Last week, Tyler Brule spoke at Nokia. One of the suggestions he made for societal trends to watch was that of an informal, ‘top-of-the-world’ cultural confederation forming; knitting Vladivostock, Sapporo, Vancouver, Rekyjavik, Helsinki and Beijing, and points between, somehow.
It seemed a bold claim, but I thought there might be something in it – already Helsinki Vantaa airport is a major stopover hub for flights between Europe and China / Japan.
Later the same week I read a story in the Economist [Subscription required, sorry] about one of the consquences of global warming being that the Northwest Passage would de-ice and become a viable route for shipping all year round.
Such a route would shave something like 4000 kilometres off the existing Panama Canal route between Europe and Asia. The story left me a little dumbstruck, as for one thing, it pictured global warming not as catastrophy (which it undoubtedly will lead to many of) but as a matter-of-fact that will reconfigure human geographies, commerce and culture.

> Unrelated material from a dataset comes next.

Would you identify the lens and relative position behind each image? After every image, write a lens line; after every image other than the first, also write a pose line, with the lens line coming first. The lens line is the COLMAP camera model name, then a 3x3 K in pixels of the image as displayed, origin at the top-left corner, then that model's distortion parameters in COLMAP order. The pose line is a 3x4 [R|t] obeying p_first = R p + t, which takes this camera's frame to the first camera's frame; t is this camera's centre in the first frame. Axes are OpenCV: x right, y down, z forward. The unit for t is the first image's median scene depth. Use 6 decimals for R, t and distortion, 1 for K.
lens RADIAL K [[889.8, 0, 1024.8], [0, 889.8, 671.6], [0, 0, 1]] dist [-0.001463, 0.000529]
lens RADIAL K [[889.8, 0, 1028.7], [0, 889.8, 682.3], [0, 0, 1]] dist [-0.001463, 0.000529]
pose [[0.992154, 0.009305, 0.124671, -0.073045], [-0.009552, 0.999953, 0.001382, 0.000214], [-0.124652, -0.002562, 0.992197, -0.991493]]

Trade routes, until the advent of telecommunications, had enormous influence on culture. In the age of the internet, would a top-of-the-world commerce result in a top-of-the-world cultural continuum as suggested by Tyler Brule?
Global warming as terraforming practice run, then?
I’m particularly excited about this, because trade routes brings immigration, and culture. Pre-Internet, trade routes were the quickest way to move food, goods, language and ideas from one continent to another. I still think that physical movement accelerates cultural collaboration, even in this everything everywhere time. Bring on the reindeer donburi and the poutine!
Speaking for Vancouver, we’d be in (though, note: Vancouver is south of London).